Your assignment – For the data below, restate word for word only the lines from the line containing "Figure 12. Estimation" through the line containing "Histogram of Unigene", both ends included.

[Records from a data source]
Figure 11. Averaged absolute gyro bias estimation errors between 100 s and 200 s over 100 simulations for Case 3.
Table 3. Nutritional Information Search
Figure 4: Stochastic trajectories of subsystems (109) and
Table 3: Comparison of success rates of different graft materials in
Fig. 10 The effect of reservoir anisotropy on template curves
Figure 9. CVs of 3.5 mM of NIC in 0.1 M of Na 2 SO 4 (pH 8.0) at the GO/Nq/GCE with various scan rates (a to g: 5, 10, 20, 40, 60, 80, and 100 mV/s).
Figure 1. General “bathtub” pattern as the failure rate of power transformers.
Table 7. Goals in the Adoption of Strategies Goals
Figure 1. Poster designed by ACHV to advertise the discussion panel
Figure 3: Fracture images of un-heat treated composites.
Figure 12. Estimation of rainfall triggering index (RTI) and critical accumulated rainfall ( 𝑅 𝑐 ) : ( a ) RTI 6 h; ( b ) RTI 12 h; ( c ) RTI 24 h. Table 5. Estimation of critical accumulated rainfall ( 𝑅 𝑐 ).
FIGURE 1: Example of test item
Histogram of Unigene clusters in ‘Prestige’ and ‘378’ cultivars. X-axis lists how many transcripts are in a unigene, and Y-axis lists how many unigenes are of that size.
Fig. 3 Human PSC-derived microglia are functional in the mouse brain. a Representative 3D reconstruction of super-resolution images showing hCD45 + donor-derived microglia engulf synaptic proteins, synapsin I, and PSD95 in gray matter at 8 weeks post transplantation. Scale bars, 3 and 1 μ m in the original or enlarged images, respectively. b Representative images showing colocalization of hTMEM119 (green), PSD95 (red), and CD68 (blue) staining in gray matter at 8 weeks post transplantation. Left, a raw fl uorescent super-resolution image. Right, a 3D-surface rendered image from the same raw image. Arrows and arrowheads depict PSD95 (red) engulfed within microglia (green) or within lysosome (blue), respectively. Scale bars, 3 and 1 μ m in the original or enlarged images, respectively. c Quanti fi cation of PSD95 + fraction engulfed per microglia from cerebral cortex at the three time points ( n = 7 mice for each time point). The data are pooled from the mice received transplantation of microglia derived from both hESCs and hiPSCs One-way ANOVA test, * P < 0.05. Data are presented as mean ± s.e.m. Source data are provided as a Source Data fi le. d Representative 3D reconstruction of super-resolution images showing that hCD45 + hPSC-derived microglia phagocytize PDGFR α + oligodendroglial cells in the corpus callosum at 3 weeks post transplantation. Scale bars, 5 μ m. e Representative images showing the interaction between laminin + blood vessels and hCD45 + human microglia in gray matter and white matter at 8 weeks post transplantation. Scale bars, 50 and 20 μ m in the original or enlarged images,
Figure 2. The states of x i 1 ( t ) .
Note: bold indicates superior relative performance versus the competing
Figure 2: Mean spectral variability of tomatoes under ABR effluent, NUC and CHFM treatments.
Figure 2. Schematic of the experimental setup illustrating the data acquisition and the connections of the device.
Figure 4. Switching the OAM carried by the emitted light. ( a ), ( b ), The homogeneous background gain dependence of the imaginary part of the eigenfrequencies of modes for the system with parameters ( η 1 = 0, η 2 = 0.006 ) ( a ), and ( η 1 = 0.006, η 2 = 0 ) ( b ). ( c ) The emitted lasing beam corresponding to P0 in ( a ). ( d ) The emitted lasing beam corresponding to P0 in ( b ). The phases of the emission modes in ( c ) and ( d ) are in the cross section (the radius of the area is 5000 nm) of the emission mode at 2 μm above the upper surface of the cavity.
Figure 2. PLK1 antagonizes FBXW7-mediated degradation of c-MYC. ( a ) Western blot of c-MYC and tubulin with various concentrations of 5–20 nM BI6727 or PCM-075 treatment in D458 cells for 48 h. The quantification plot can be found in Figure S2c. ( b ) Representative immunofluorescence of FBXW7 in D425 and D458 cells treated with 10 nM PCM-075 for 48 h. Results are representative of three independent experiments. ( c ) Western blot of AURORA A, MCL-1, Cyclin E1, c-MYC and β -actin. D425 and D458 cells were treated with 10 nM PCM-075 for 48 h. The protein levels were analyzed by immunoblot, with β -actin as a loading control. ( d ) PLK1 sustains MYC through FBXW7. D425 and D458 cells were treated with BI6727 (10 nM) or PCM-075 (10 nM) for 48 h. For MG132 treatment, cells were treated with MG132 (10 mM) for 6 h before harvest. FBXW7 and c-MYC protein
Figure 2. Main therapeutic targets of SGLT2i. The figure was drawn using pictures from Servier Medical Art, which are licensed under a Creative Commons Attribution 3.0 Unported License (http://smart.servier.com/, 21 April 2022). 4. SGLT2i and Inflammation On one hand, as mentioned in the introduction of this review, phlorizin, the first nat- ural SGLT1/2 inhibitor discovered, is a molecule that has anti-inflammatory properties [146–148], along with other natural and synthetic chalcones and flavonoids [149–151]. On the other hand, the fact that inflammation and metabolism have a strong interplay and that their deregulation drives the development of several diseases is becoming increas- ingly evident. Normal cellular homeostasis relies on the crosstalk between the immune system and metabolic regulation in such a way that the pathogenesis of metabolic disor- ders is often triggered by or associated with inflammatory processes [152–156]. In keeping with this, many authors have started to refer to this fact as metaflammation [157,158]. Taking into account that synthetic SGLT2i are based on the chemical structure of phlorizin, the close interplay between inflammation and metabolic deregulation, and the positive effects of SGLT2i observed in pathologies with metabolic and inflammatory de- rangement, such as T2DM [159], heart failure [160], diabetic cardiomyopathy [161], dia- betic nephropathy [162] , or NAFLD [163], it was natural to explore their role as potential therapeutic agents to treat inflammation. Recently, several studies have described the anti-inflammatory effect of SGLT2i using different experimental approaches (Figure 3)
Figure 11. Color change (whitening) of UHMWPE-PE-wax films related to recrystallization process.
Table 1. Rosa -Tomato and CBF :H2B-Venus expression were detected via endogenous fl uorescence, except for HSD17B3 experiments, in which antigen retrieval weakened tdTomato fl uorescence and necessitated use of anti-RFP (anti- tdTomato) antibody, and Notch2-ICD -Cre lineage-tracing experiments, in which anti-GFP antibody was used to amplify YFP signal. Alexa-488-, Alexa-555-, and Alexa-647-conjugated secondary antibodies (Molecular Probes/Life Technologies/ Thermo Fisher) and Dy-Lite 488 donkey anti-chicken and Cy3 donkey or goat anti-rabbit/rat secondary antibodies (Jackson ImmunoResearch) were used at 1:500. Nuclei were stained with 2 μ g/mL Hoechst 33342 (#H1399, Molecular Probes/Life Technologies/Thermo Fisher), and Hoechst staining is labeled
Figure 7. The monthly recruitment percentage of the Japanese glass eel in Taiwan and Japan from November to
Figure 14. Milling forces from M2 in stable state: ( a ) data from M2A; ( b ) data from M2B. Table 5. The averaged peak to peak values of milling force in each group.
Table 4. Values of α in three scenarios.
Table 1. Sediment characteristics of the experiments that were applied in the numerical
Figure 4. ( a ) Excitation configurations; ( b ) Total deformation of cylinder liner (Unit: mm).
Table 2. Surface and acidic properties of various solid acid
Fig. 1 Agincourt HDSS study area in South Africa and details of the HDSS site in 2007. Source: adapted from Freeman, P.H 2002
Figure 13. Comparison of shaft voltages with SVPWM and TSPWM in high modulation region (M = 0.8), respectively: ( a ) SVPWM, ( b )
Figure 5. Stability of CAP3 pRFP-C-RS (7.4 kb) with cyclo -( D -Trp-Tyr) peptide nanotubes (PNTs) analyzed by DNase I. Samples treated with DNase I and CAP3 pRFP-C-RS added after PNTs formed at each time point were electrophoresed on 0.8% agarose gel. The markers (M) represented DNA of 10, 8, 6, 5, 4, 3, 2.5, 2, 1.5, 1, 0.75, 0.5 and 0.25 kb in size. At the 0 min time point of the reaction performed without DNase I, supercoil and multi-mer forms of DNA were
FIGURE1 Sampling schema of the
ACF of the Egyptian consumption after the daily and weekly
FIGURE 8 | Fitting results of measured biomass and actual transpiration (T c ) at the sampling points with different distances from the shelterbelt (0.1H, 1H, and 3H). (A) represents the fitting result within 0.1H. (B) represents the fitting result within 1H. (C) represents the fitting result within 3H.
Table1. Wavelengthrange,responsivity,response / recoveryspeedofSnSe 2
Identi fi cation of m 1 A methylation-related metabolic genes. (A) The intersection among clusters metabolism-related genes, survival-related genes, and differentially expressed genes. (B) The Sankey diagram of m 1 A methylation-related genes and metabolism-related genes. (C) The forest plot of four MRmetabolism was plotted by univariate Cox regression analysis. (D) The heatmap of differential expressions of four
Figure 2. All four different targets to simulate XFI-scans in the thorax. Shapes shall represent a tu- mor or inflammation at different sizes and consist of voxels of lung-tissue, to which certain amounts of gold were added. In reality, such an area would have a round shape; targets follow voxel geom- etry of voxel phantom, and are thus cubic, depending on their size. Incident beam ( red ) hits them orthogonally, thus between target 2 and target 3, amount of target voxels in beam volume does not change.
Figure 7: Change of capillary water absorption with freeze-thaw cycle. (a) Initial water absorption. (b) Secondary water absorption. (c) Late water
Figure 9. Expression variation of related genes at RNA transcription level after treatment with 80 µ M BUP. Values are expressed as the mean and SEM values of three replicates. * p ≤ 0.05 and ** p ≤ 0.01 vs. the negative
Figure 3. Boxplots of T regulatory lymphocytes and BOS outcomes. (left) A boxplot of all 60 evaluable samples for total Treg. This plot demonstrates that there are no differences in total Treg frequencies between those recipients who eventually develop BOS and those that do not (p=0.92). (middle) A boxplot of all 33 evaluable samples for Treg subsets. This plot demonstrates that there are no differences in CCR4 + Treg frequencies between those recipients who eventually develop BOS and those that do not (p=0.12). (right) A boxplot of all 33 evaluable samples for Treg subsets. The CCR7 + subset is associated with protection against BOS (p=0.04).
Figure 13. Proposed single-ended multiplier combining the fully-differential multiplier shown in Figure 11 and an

Final answer –
Figure 12. Estimation of rainfall triggering index (RTI) and critical accumulated rainfall ( 𝑅 𝑐 ) : ( a ) RTI 6 h; ( b ) RTI 12 h; ( c ) RTI 24 h. Table 5. Estimation of critical accumulated rainfall ( 𝑅 𝑐 ).
FIGURE 1: Example of test item
Histogram of Unigene clusters in ‘Prestige’ and ‘378’ cultivars. X-axis lists how many transcripts are in a unigene, and Y-axis lists how many unigenes are of that size.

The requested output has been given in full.